Arts and Education
Lack of Arts in School Curriculum affects learning and interest in learning
School leaders and policymakers pay little attention to arts despite the experience that, allowing young people to participate in arts and culture can influence their development tremendously. The major problem lies with the fact that very few people bother to carry out a research, and record the far-reaching effect arts and culture can have on students. Instead, schools, researchers, and policymakers spend more time focusing on what is easily and commonly measured: reading and math success. This has led art proponents into trying to establish a connection between arts and higher reading and math grades -- a claim that still lacks scholarly, scientific evidence. For other advocates of arts, there is no need and no way to measure the benefits (Greene, et al., 2014).

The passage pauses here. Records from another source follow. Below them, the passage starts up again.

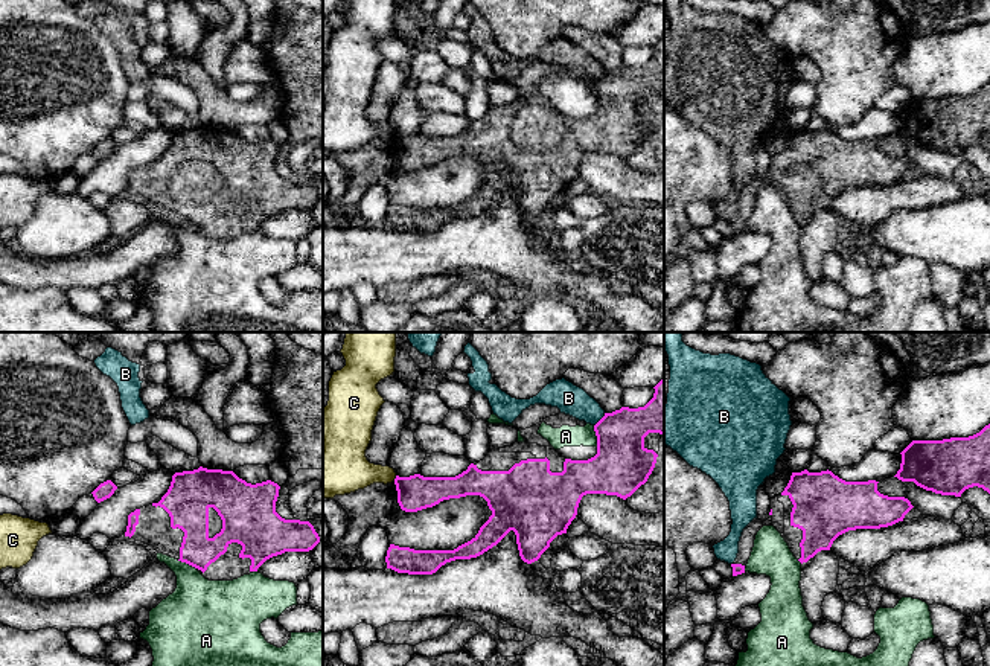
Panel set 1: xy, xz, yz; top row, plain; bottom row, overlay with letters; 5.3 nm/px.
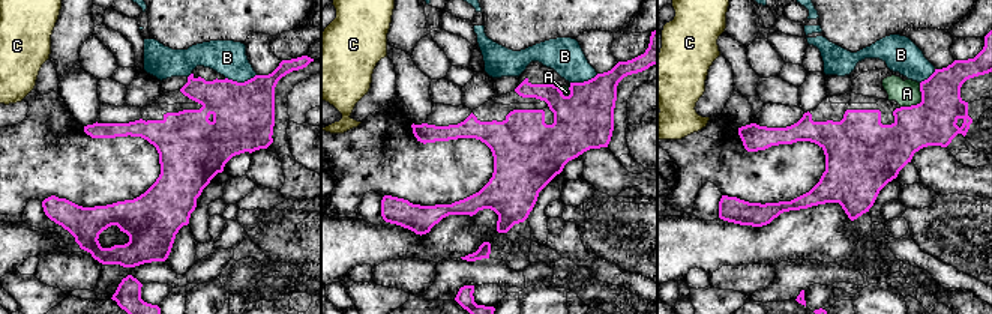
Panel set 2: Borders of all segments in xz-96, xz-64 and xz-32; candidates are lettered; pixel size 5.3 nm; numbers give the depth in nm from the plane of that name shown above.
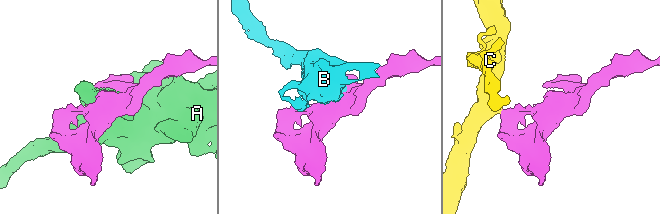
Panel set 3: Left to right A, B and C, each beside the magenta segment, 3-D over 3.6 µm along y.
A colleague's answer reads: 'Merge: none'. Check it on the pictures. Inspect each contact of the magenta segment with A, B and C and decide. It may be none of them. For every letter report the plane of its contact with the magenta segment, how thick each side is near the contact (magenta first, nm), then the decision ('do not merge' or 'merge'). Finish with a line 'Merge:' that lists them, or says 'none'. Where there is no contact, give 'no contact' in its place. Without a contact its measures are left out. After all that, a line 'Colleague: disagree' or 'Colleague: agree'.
A: meets magenta in xz; 300 nm thick on the magenta side, 110 nm on the other; do not merge
B: meets magenta in xz; 280 nm thick on the magenta side, 160 nm on the other; do not merge
C: meets magenta in xz; 190 nm thick on the magenta side, 220 nm on the other; do not merge
Merge: none
Colleague: agree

In recent years, most attention with regards to education have been making numeracy and literacy top priorities, with the aim of creating employment opportunities for students, and as a vehicle for fostering a knowledge economy. With the concern that the more creative subjects are being increasingly ignored as extra-curricular additions, where the middle-class shows dominance, arts associations have prepared their defenses. Art offers an exciting way to document growth. A child's skills improve same way reading and writing skills get better with time. It is the responsibility of both the teachers and parents to make sure the children have exposure to lots of relevant materials to enable them create art. Once different materials are made available, it gives the children the chance to choose to make use of the materials or not. However, when the exposure is not there, they lose the chance to decide what they want to use and what they do not want.

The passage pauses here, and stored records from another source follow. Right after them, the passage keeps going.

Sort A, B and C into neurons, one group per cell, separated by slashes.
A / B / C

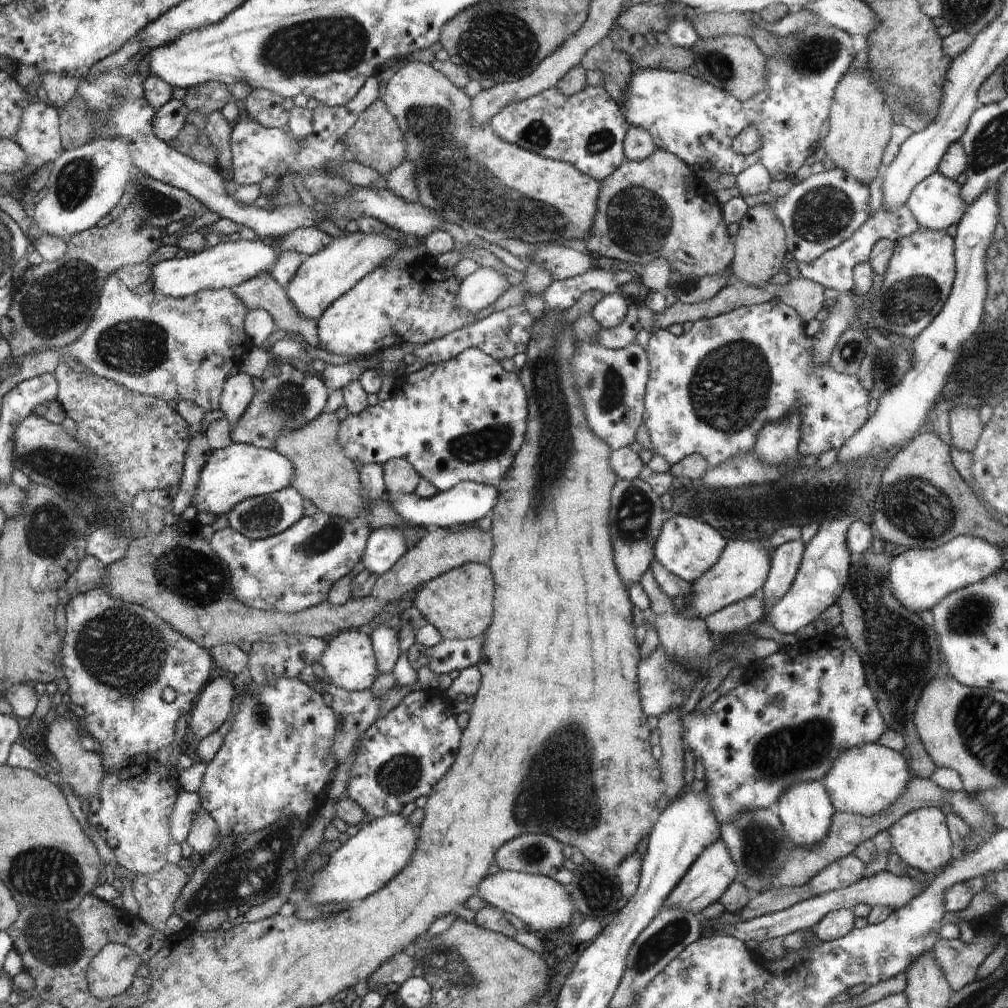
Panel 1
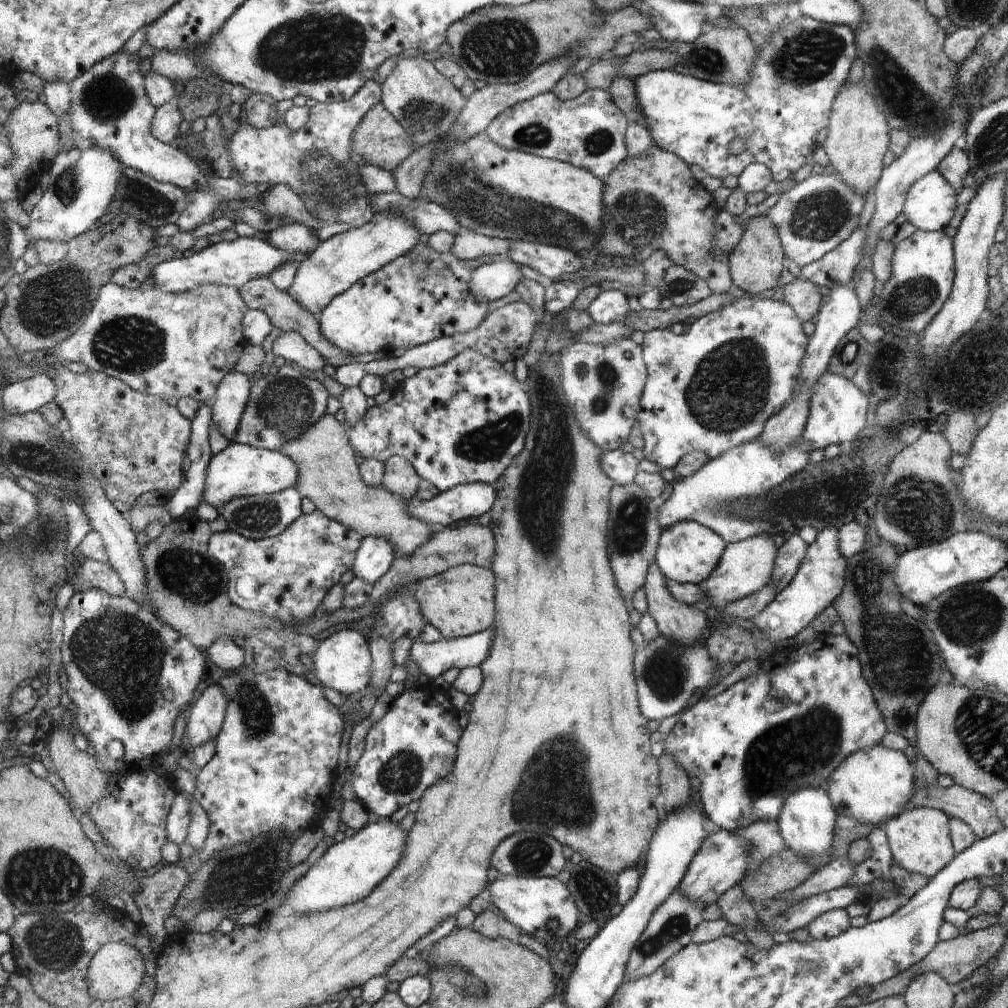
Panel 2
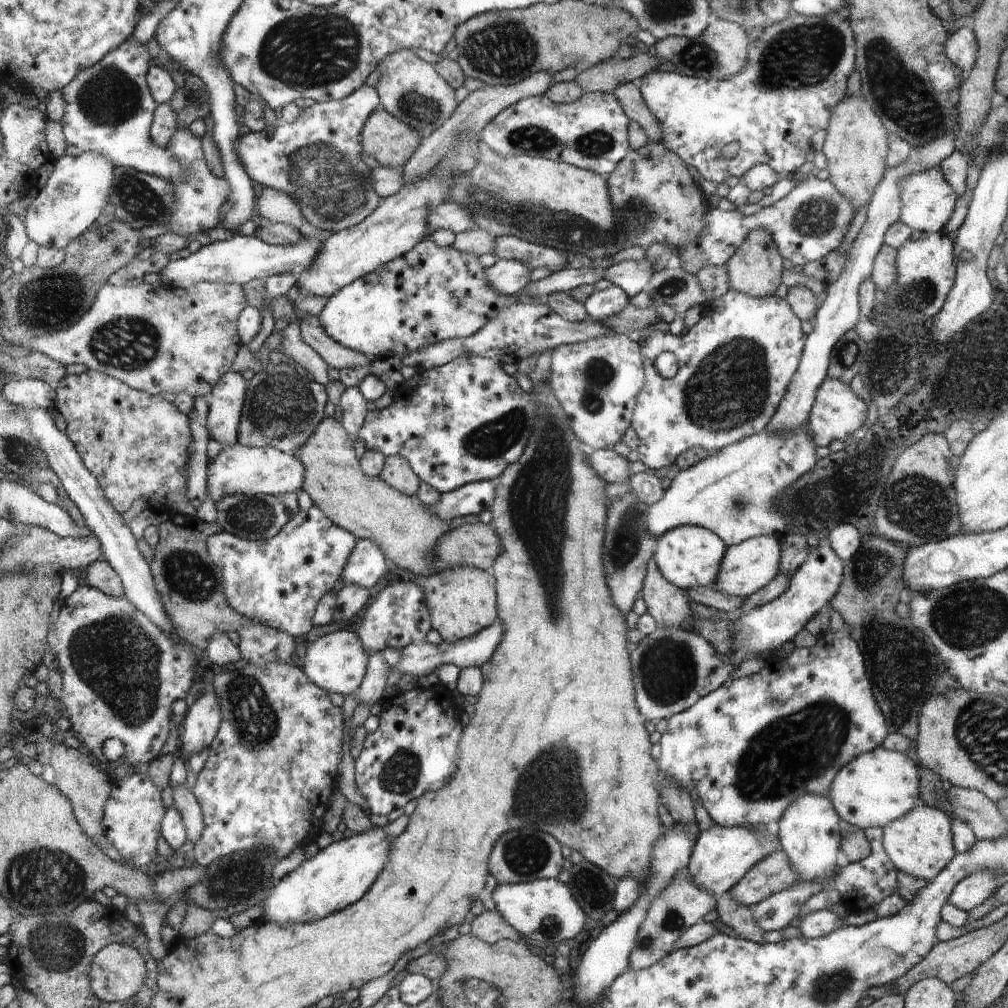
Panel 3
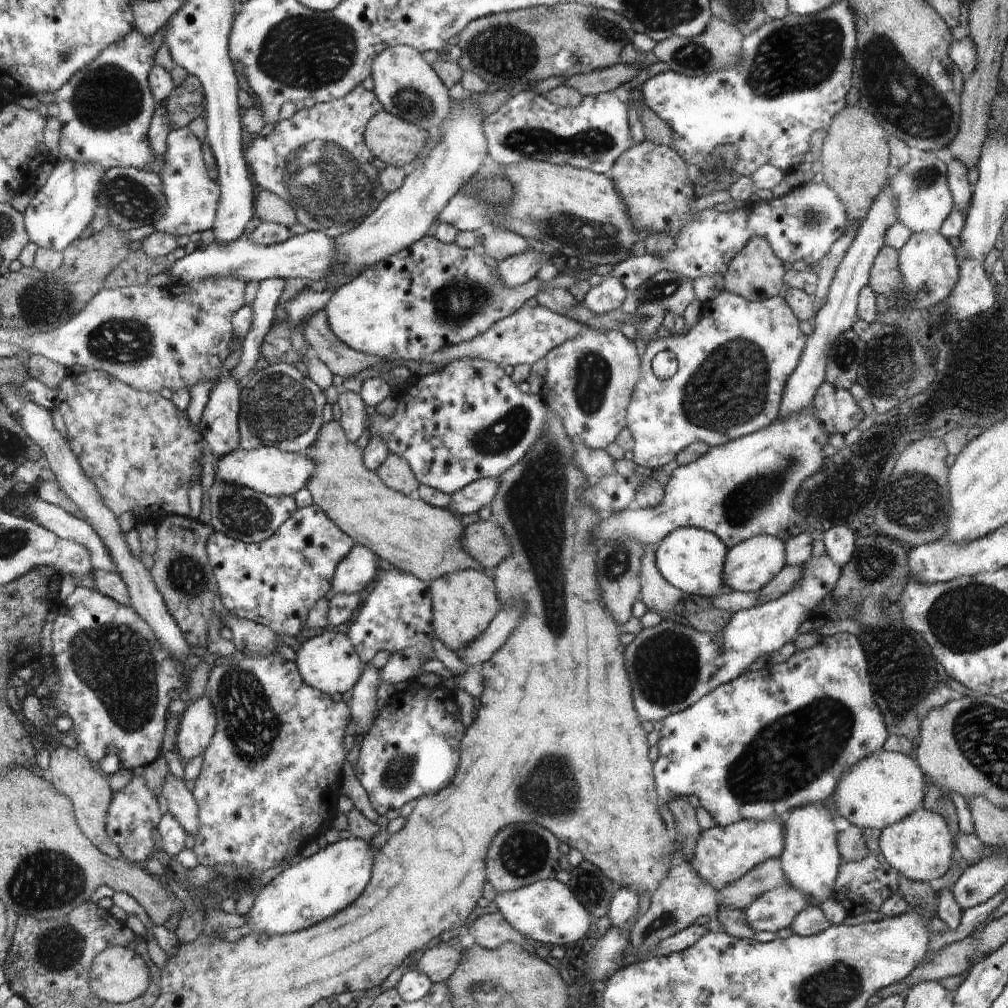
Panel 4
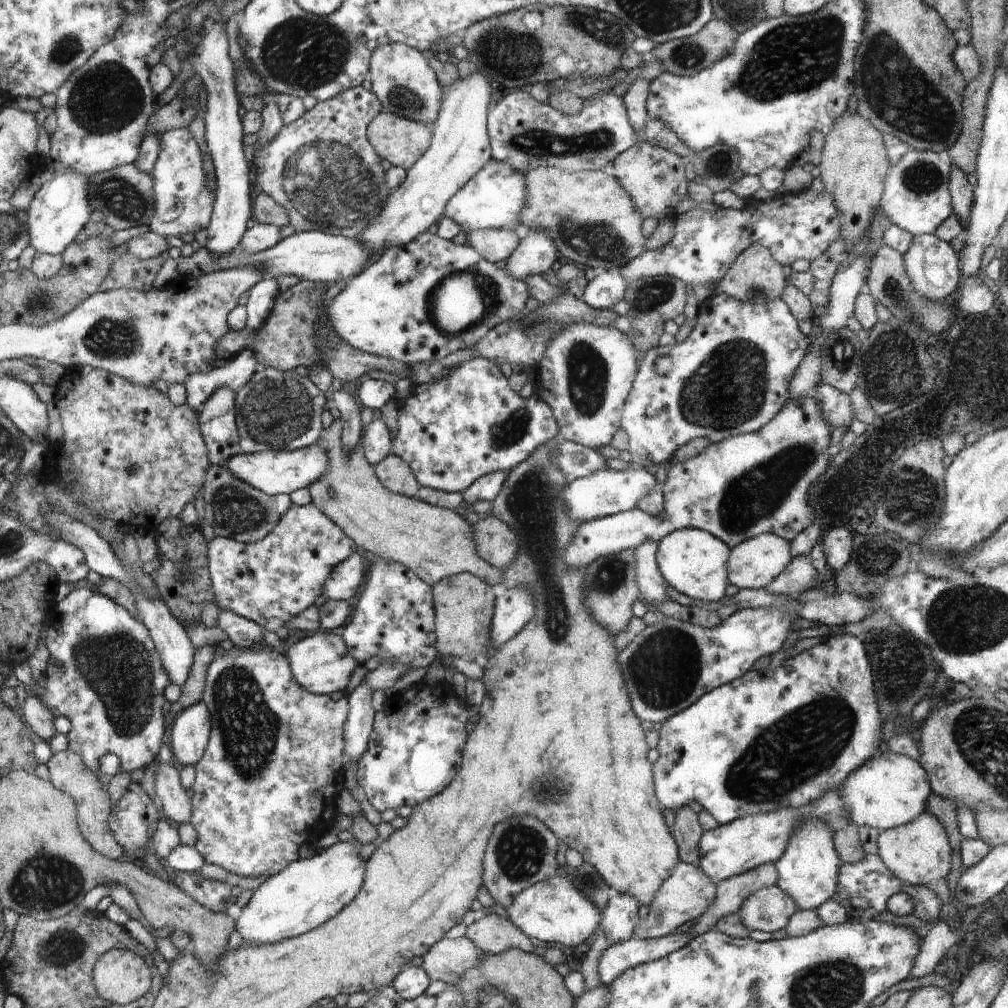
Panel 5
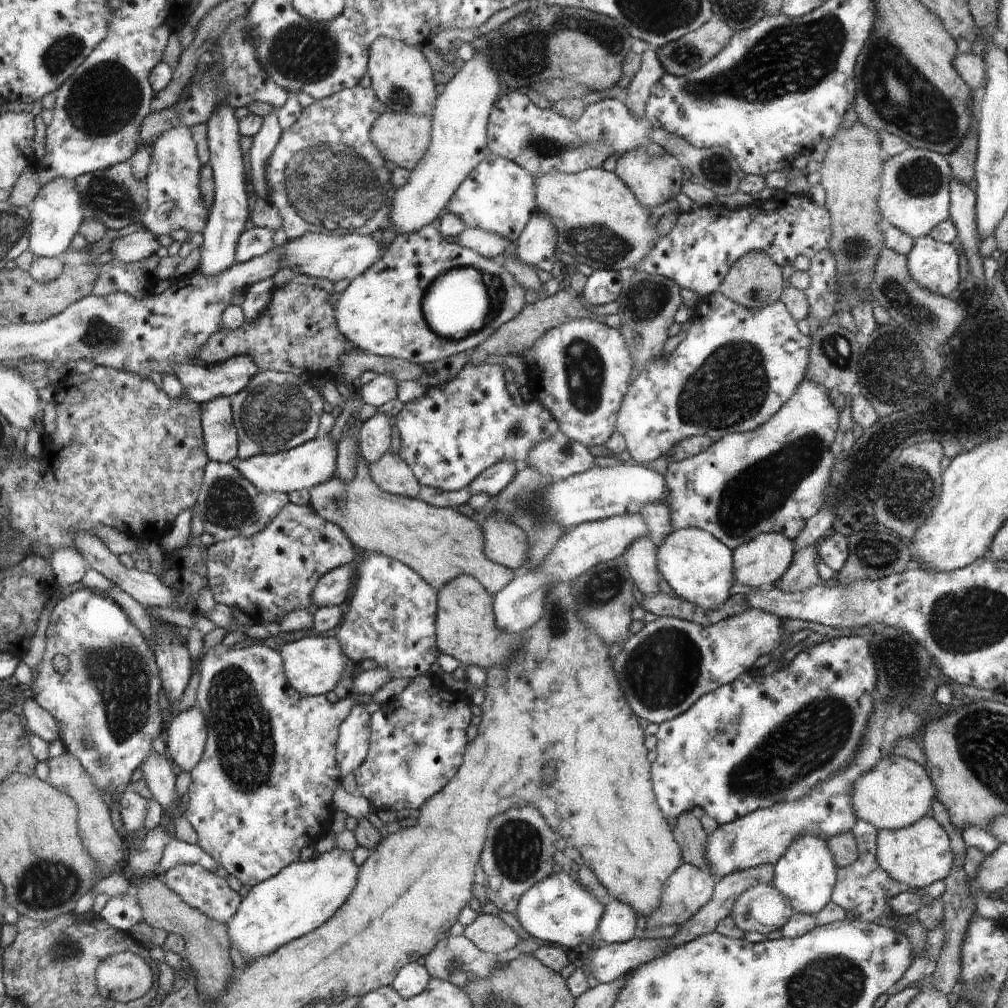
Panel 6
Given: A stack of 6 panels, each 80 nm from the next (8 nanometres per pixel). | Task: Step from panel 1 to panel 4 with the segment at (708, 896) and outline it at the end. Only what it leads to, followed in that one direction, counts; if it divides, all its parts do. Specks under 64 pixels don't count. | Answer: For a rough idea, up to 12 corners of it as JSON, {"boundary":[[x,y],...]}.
{"boundary":[[781,821],[702,831],[690,864],[719,893],[779,858]]}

Creation of art is one great way children make their own choices and provide solutions to problems. Decision-making is needed in every step: the right color to use, the best way to draw a line, the best size of image to draw. Their sense of ownership about the object increases with each choice they make. Everyone has an active imagination. Art enhances this ability. Art nurtures and develops children's imagination. Through art, children give their abstract ideas visual manifestations. Children having trouble with other school works may find it easier to express themselves through art. It is one way to express certain latent talents. Art is a channel through which one can communicate one's feelings, ideas, and even solutions to problems in more ways than the conventional written or verbal means. The results of a 10-year national study carried out by Shirley Brice Heath of Stanford University, showed that young people who took part in effective community programs that were non-school arts in communities with inadequate resources, when compared with a number of national students were found to be:
• About 8 times more likely to be recipients of an award for community service
• About 4 times more likely to be awarded an academic award, like being on the roll of honor
• About 3 times more likely to receive an award for school attendance
• About 4 times more likely to take part in a school fair
• Most likely to record higher scores on their SAT exams for college admission if they have actively participated in after-school arts classes for over four years
It is a normal to see school program funders treat both performing and visual arts as mere frivolities -- school programs that should only be included in the curriculum when there are some extra cash to accommodate them, and at the same time the very first set of programs to be dropped whenever any type of crisis surface. Families can make provisions for both visual and performing acts as a way of creating a harmonious balance in the lives of their kids. According to studies, these art activities have consistent positive effects on the learning abilities of students and some other broader outcomes. Nevertheless, hardly any of these is complete for carrying out an effective trial due to some weaknesses in most of these assessments.
Pre-school pupils:
Some specific varieties of outcomes are known be affected by learning how to play a music instrument: spatial-temporal ability, IQ scores, creativity, language, and reading.
Primary school pupils:
Integrating music into class work and mastering how to play a certain musical instrument have positive impacts on the learning outcomes of young children, especially, cognitive abilities, and to a certain extent, their social behavior, and self-esteem. However, due to flaws in the design of a most of the studies we apply caution when it comes to recommending full trial. 20 out of the 30 studies recommended positive effects. Four out of these twenty had quality ranging from medium to weak. The evidence presented by these studies may be considered weak, but bringing their positive effects together suggest a potential worth pursuing in this field.